The complementary use of both household level and remote sensing data has been proved useful in previous studies (Fox et al. 2002; Overmars and Verburg 2005; Rindfuss et al. 2003, 2008). Rindfuss et al. (2003) and Pan et al. (2004) have used methods that actually integrate remote sensing data and household surveys by delineating the property areas of sampled households within the spatial data. Such a linkage allows a relatively straightforward and consistent integration of the different data types. However, this method needs intensive fieldwork in delineating the property boundaries and is, therefore, only feasible for small regions or in cases with adequate cadastral information. Overmars and Verburg (2005) have, similar to this study, compared the results of analysis at household level with an analysis of spatial data and interpreted the results to achieve a complementary understanding of the region.

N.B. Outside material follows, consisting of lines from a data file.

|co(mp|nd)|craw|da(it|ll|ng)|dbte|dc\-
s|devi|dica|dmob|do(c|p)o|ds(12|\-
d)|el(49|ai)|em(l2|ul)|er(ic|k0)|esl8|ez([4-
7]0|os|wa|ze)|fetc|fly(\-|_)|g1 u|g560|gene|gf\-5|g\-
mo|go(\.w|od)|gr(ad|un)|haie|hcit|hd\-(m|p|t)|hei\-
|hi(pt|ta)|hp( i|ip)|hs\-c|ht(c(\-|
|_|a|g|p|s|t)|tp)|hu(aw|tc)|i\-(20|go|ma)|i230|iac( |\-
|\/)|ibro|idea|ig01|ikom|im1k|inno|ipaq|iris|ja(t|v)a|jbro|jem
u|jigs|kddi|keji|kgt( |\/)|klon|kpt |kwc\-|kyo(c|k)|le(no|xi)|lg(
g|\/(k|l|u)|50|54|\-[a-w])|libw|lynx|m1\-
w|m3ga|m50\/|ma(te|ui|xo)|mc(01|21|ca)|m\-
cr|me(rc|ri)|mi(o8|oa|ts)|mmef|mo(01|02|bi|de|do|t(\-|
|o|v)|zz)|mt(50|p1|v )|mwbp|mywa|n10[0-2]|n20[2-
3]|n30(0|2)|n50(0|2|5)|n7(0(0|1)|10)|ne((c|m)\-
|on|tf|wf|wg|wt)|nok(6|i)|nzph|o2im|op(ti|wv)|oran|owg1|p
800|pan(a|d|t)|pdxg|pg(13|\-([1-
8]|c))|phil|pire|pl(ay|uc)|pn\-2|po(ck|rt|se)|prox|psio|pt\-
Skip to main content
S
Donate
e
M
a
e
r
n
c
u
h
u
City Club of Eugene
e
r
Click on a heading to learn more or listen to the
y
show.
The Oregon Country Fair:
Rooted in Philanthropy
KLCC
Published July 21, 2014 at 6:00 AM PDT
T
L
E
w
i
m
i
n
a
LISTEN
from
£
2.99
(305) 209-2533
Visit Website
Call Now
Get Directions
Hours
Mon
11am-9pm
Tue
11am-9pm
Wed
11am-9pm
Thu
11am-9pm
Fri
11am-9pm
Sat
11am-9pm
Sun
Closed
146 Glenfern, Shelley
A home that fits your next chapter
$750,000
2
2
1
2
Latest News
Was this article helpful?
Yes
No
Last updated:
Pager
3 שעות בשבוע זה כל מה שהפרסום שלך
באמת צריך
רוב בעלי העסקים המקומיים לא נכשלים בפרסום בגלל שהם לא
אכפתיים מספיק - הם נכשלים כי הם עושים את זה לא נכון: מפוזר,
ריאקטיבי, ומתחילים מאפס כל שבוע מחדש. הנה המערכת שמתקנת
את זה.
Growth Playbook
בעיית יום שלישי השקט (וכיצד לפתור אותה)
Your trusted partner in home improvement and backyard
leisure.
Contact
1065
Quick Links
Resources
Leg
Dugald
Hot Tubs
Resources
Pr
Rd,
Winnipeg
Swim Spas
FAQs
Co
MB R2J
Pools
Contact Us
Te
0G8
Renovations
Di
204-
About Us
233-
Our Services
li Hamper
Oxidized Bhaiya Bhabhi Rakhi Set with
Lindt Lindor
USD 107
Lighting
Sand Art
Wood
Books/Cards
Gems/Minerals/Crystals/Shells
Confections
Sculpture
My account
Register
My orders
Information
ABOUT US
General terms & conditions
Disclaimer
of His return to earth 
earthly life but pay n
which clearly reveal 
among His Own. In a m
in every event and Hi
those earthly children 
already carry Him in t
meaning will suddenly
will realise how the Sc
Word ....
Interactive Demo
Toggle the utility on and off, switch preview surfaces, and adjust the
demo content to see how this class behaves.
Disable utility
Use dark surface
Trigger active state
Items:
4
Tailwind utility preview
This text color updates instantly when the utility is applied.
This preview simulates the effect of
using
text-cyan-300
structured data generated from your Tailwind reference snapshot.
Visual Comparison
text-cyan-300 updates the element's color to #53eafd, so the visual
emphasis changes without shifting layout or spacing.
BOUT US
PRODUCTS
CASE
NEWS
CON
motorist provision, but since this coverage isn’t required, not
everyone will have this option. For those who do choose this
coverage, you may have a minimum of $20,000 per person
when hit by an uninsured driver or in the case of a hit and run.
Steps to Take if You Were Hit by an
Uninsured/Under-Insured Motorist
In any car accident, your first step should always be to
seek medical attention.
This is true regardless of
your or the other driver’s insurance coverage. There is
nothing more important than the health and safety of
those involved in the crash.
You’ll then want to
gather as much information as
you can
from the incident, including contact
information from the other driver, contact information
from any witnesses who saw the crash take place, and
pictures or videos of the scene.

This study has also indicated that in relatively large regions insights into land cover change and regional determinants of deforestation processes can be improved when the analysis is based on both spatial data (based on remote sensing images) and household level data.

The analysis shows a significant contribution of both small scale and medium to large scale landholders to deforestation. It also shows the year of establishment together with accessibility, soil fertility and forest remnants as important determinants of patterns and allocation of deforestation. It should be noted that a large portion (38%) of the occupied area is allocated to agrarian projects. Thus, the conclusions could be only extended to specific areas in the Brazilian Amazon. The analysis also reinforces an ongoing discussion of the urgent need of public policies to tackle the different land use trajectories of small and big landholders in current issues as biodiversity maintenance, forest recovery, carbon credits and biofuel initiatives. Such policies must consider not only biophysical and accessibility constraints, but also the land use history that includes land tenure issues.